- WORK INSTRUCTION
I'd like the entries repeated exactly, without their pictures.

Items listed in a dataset

◇ ◇ ◇

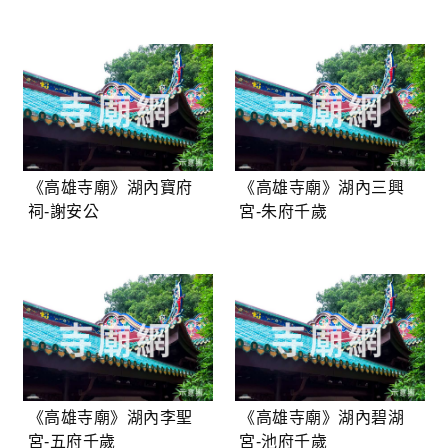
《高雄寺廟》湖內寶府
《高雄寺廟》湖內三興
祠-謝安公
宮-朱府千歲
《高雄寺廟》湖內李聖
《高雄寺廟》湖內碧湖
宮-五府千歲
宮-池府千歲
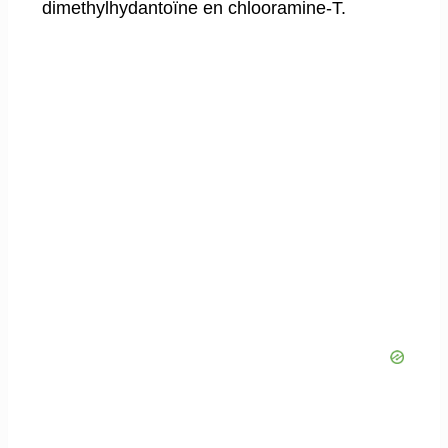
dimethylhydantoïne en chlooramine-T.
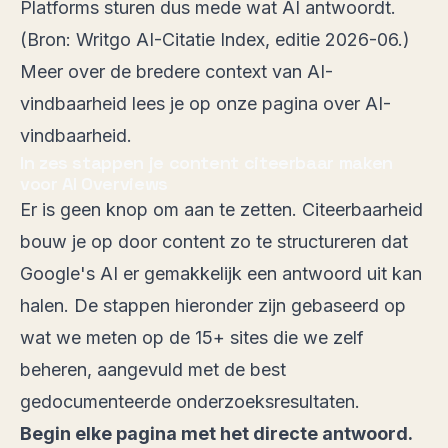
Platforms sturen dus mede wat AI antwoordt.
(Bron:
Writgo AI-Citatie Index, editie 2026-06
.)
Meer over de bredere context van AI-
vindbaarheid lees je op
onze pagina over AI-
vindbaarheid
.
In zes stappen je content citeerbaar maken
voor AI Overviews
Er is geen knop om aan te zetten. Citeerbaarheid
bouw je op door content zo te structureren dat
Google's AI er gemakkelijk een antwoord uit kan
halen. De stappen hieronder zijn gebaseerd op
wat we meten op de 15+ sites die we zelf
beheren, aangevuld met de best
gedocumenteerde onderzoeksresultaten.
Begin elke pagina met het directe antwoord.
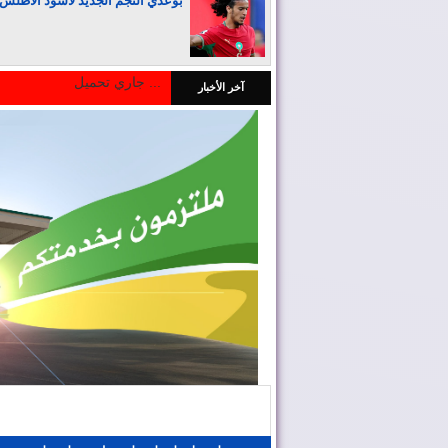
بوعدي النجم الجديد لأسود الأطلس
جاري تحميل ...
آخر الأخبار
المغرب يجذب كبار المستثمرين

◇ ◇ ◇

- RESPONSE AREA
《高雄寺廟》湖內寶府
《高雄寺廟》湖內三興
祠-謝安公
宮-朱府千歲
《高雄寺廟》湖內李聖
《高雄寺廟》湖內碧湖
宮-五府千歲
宮-池府千歲
dimethylhydantoïne en chlooramine-T.
Platforms sturen dus mede wat AI antwoordt.
(Bron:
Writgo AI-Citatie Index, editie 2026-06
.)
Meer over de bredere context van AI-
vindbaarheid lees je op
onze pagina over AI-
vindbaarheid
.
In zes stappen je content citeerbaar maken
voor AI Overviews
Er is geen knop om aan te zetten. Citeerbaarheid
bouw je op door content zo te structureren dat
Google's AI er gemakkelijk een antwoord uit kan
halen. De stappen hieronder zijn gebaseerd op
wat we meten op de 15+ sites die we zelf
beheren, aangevuld met de best
gedocumenteerde onderzoeksresultaten.
Begin elke pagina met het directe antwoord.
بوعدي النجم الجديد لأسود الأطلس
جاري تحميل ...
آخر الأخبار
المغرب يجذب كبار المستثمرين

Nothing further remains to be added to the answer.